Eh oui, c'est justement le seul trajet réservé un peu en avance, la traversée en train de nuit de la Géorgie, d'Ouest en Est. Pourquoi ce soir didju (traduction: verdomme)? Départ 1h30, la nuit se passe sans encombres - on dort même - jusqu'au réveil disons brutal du petit qui rechute, avec effet visuel tangible dirons-nous. 7h du mat', nous titubons jusqu'au snack de cette gare-marché de banlieue perdue. Dix minutes plus tard, les deux dorment littéralement sur la table (si si, j'ai la photo). Que faire? La responsabilité paternelle me taraude. Temporiser à Tbilissi? Ce qui se traduira en deux jours à glandouiller à l'hôtel, vu leur état. Décision difficile et pourtant je les réembarque - autant qu'ils dorment dans le minibus si c'est pour dormir, espérant secrètement (les poches bourrées de sachet, on ne sait jamais) qu'ils y dorment réellement (gagné! na!) et que l'air des hautes montagnes à l'arrivée ferait ses miracle. Pari osé (le petit se tenait le ventre au départ) mais réussi: tous deux en grands sourires et gambadant allégrement à l'arriéve. Pffiou! Avait pourtant eu difficile à me convaincre moi-même...

dimanche 6 novembre 2016

Au travers


Rivières, celles qui arrosent les vergers d'Arménie, celles qui en torrent ont façonné le Grand Caucase en Géorgie, celles qui ont creusé ces gorges pittoresques, telles celles du Vorotan en Arménie, rivière que  nous croisâmes et recroisâmes, ou celles de Varzia en Géorgie où nous passèrent deux journées. Justement, l'arrivée au gîte de Varzia demanda là de terminer le chemin à pied, en traversant un pont métallique qu'on aurait crû de loin sans protection aucune.

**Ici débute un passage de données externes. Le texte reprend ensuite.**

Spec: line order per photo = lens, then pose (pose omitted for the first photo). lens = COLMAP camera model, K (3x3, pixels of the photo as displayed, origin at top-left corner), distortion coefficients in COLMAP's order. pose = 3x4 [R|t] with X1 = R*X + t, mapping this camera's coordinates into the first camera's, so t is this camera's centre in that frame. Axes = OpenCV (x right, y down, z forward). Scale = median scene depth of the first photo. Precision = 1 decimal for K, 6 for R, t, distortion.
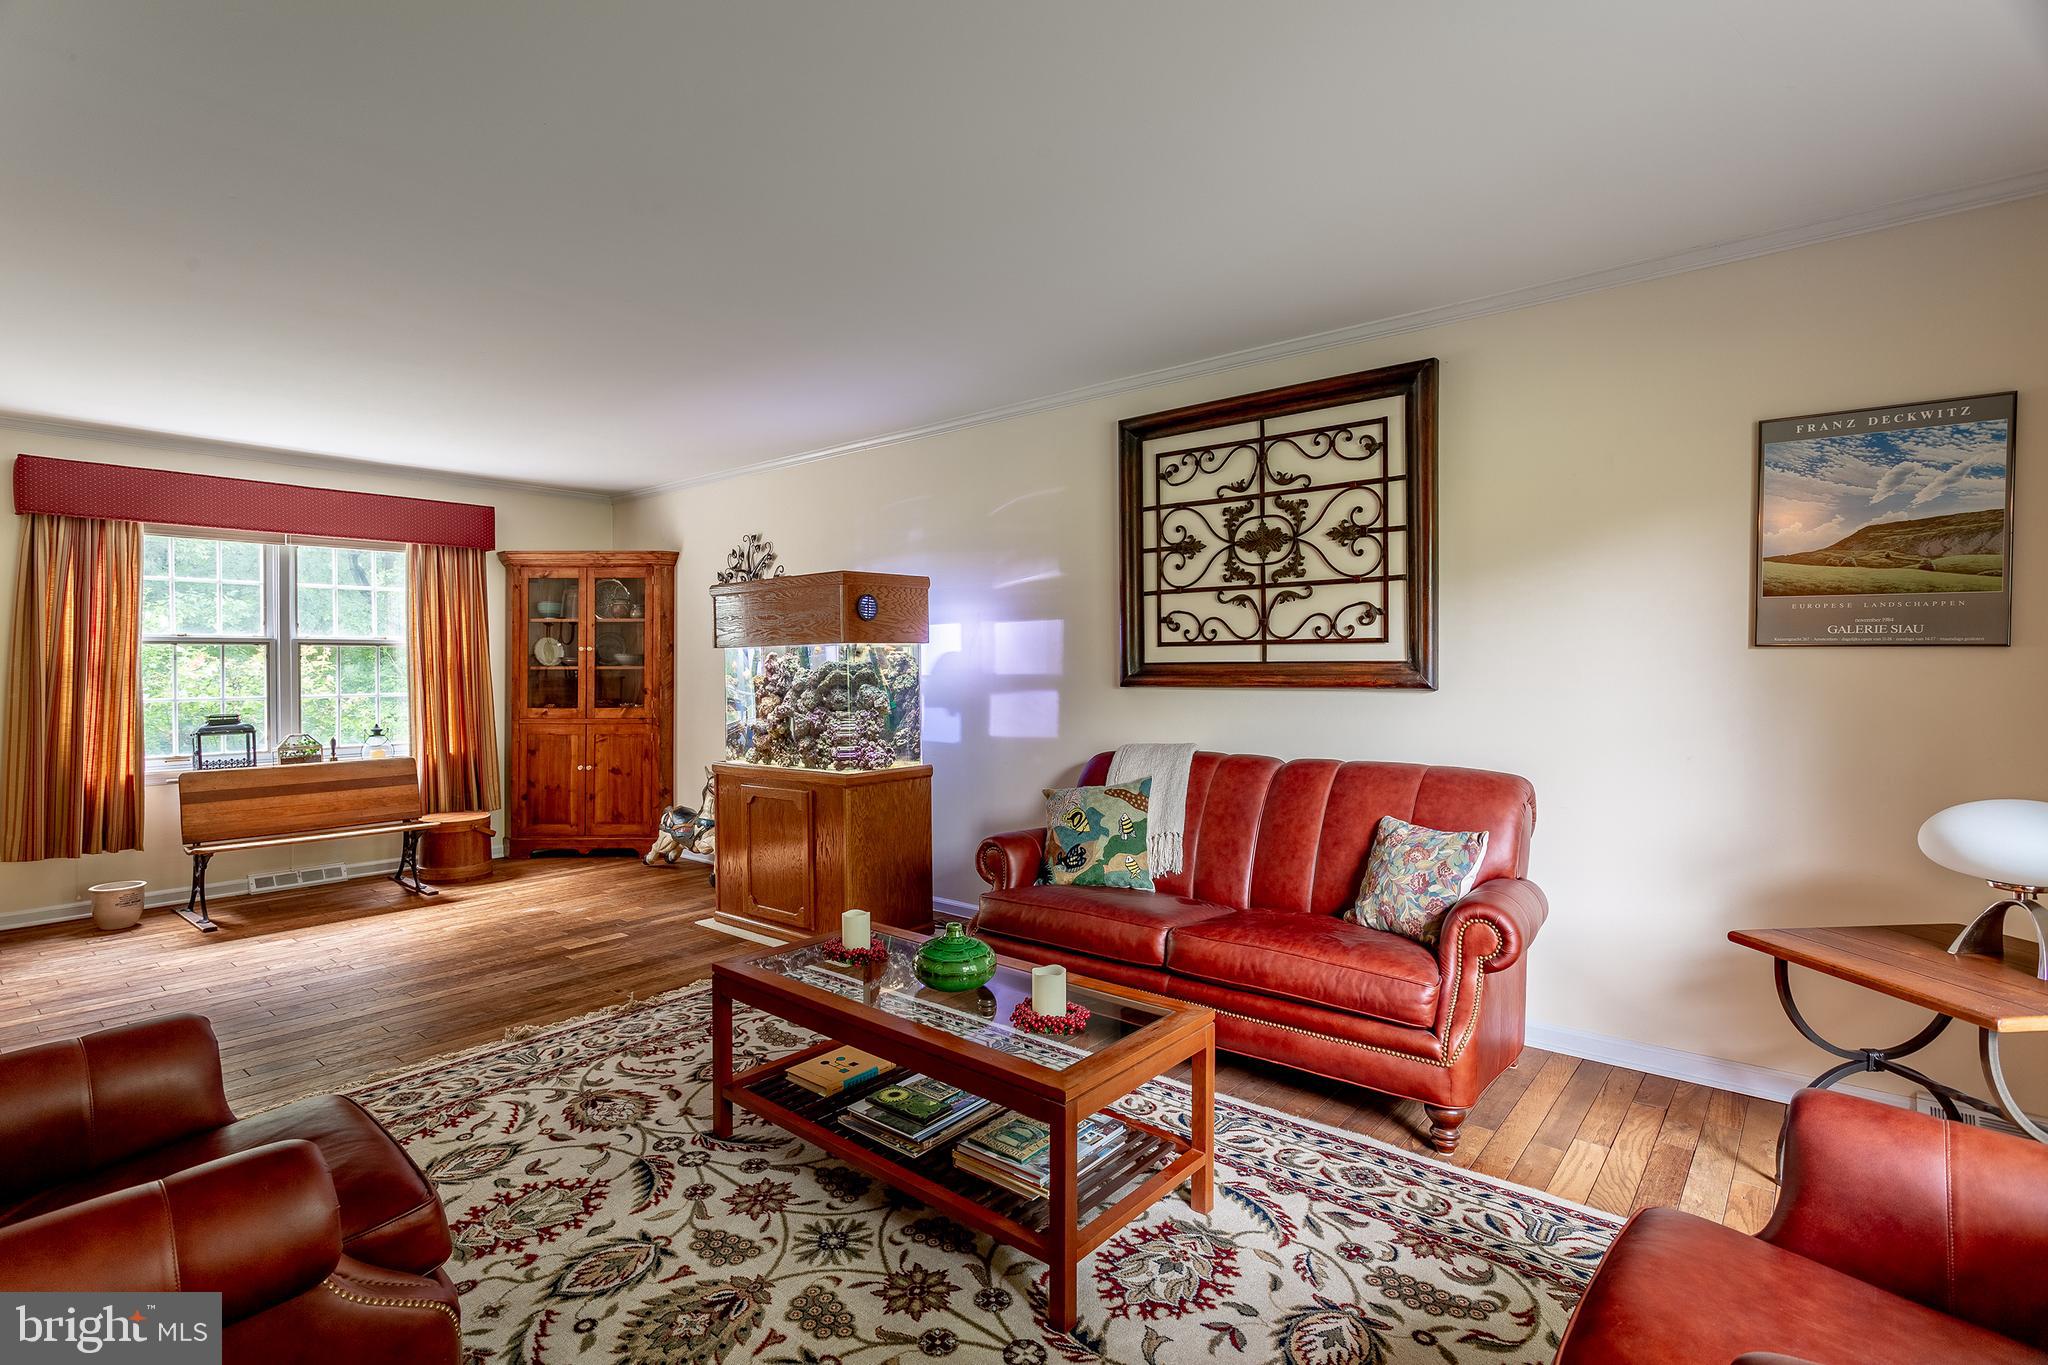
lens RADIAL K [[1012.0, 0, 985.7], [0, 1012.0, 659.2], [0, 0, 1]] dist [-0.000841, 0.000214]
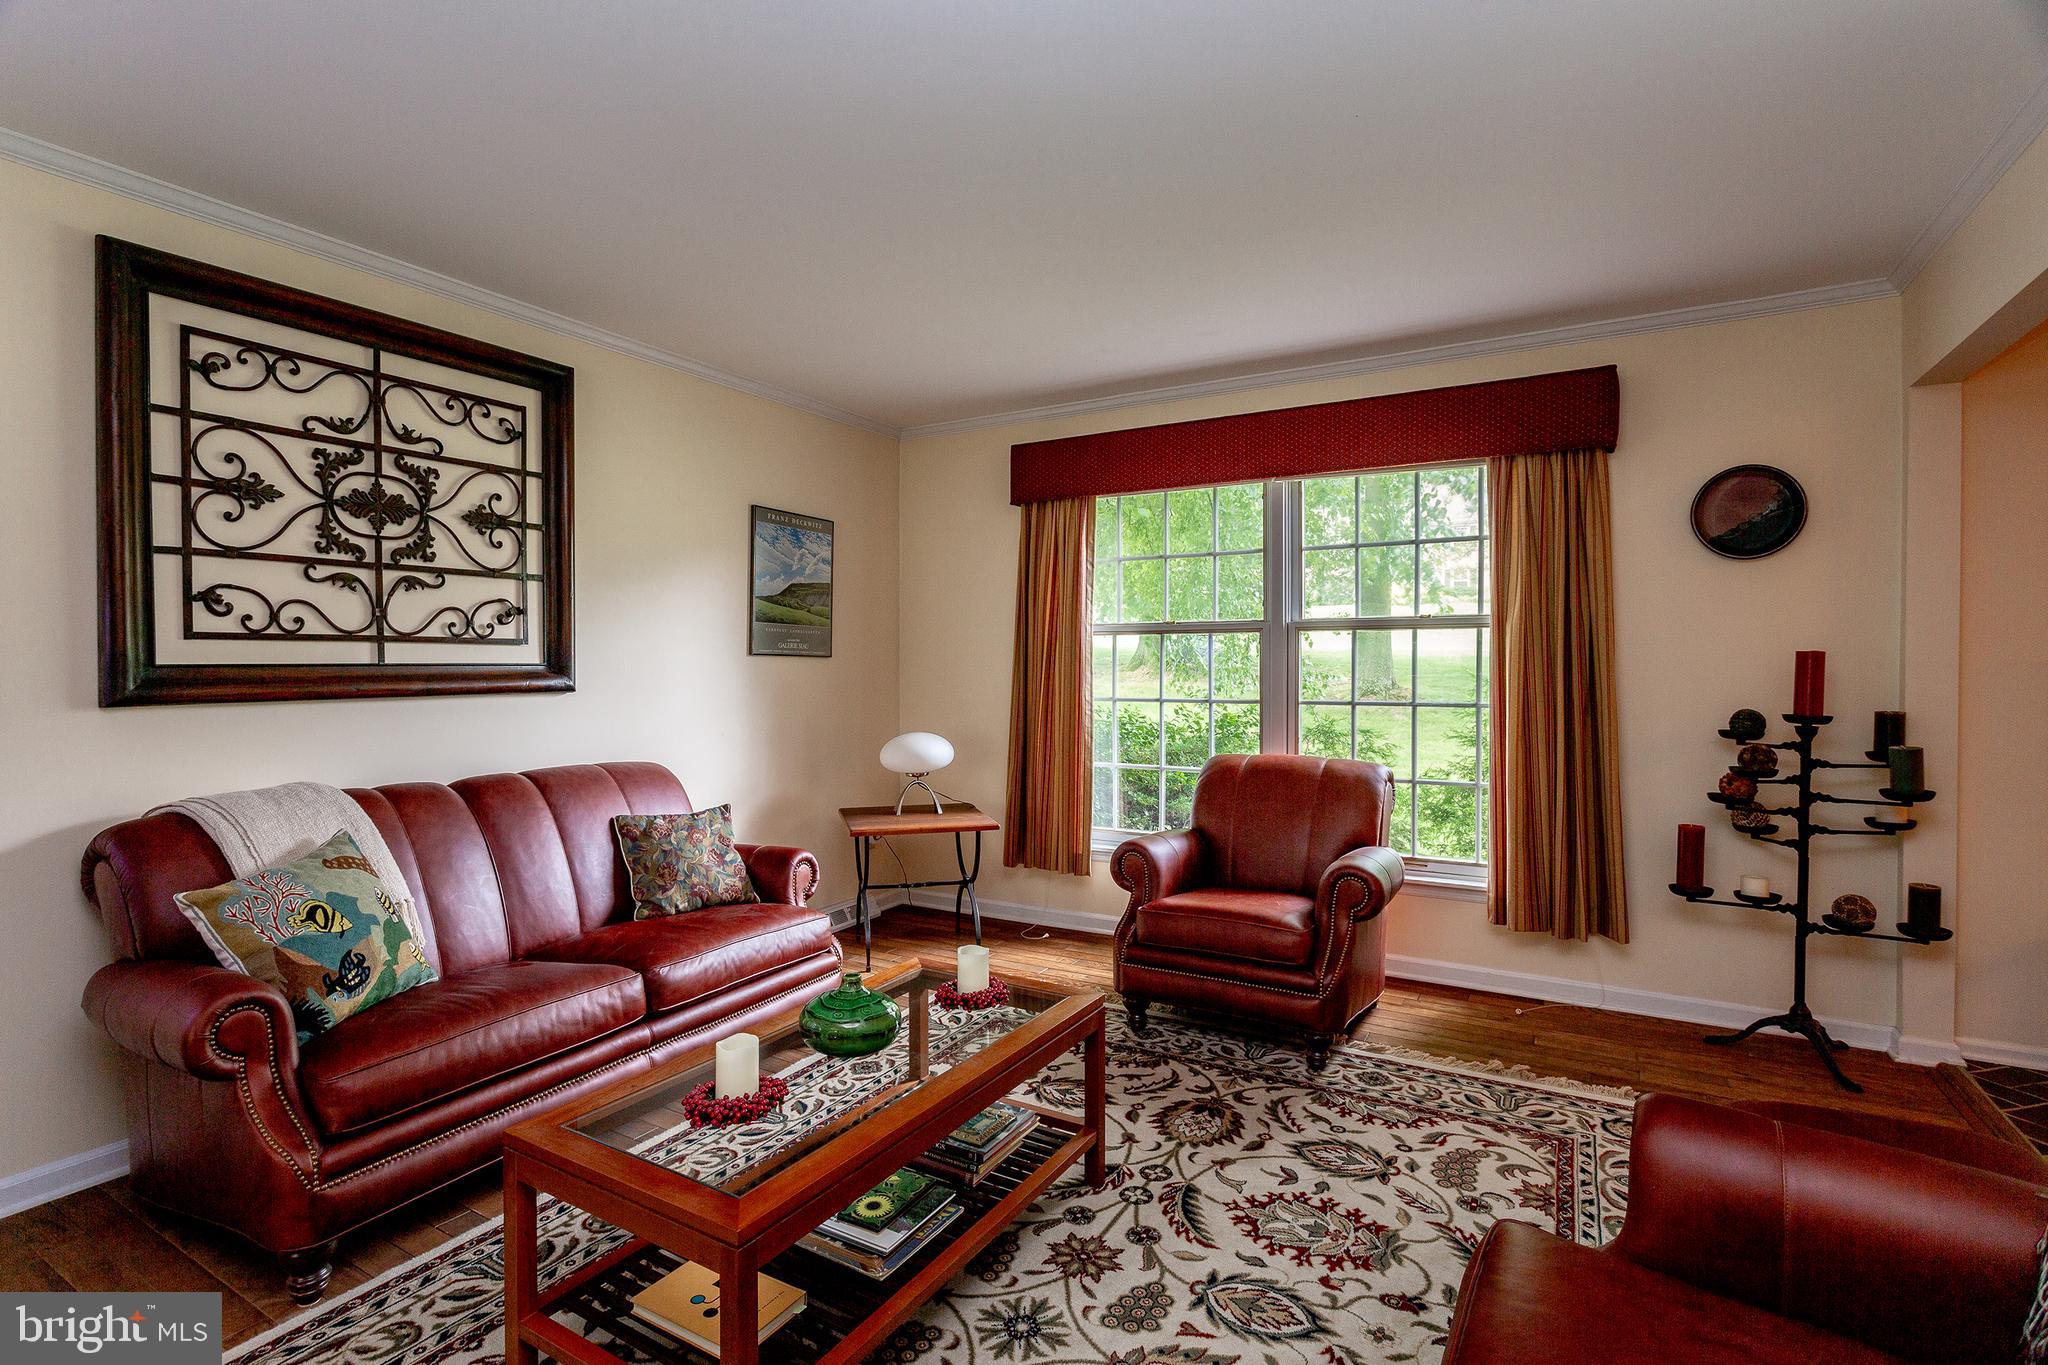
lens RADIAL K [[990.5, 0, 1018.4], [0, 990.5, 675.0], [0, 0, 1]] dist [-0.000903, 0.000092]
pose [[-0.193635, -0.008322, 0.981038, -0.614344], [-0.003526, 0.999963, 0.007786, 0.003760], [-0.981067, -0.001952, -0.193657, 0.729428]]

Au-dessus du Vorotan, un autre pont métallique bien plus long et à usage touristique enjambait la vallée profonde en ondulant ostensiblement pour l'amusement des adultes et le plaisir des petits (grottes de Khndzoresk, comme ça se prononce). Plus spectaculaire, excitation pour le petit et vue splendide pour les autres, le téléphérique 'horizontal' de Tatev, qui vole au-dessus de la vallée jusqu'au célèbre monastère (je sais, j'aurais dû résister pour le lien). Bien plus rapide que la route, ce téléphérique figure au Guiness Book (pardon, Guiness Site) des records.


Khndzoresk





Les torrents se traversent autrement, parfois à poutre comme sur la photo, mais plus généralement à pied, en sautillant-glissant de pierre à caillou. Inévitablement vint celui un peu plus gros (le torrent, pas le caillou) près de Juta (Kazbegi): déchaussés, courage à deux mains, chaussures dans la troisième main, ma fille et moi eurent l'eau jusqu'aux genoux, peinant à tenir face au courant, tenant le petit chou par la (quatrième) main -- pour lui c'était quasiment jusqu'à la hanche - merci Grand Soleil du Caucase pour ton action salvatrice.

Toujours dans la région, un de ces petits torrents, très raviné, fût trop difficile à franchir pour le cheval qui emmenait le petit - eh oui, nous eûrent ce plaisir et privilège d'une balade  à pas normal, puisque les propriétaires de ce magnifique "5th Saison" avaient gentiment accepté de nous louer le cheval sans guide, confiants d'avoir vu ma grande à la manoeuvre. Pour la petite histoire, le cheval traversa finalement plus loin, guidé par notre spécialiste, tandis que les messieurs déchaussèrent une fois de plus.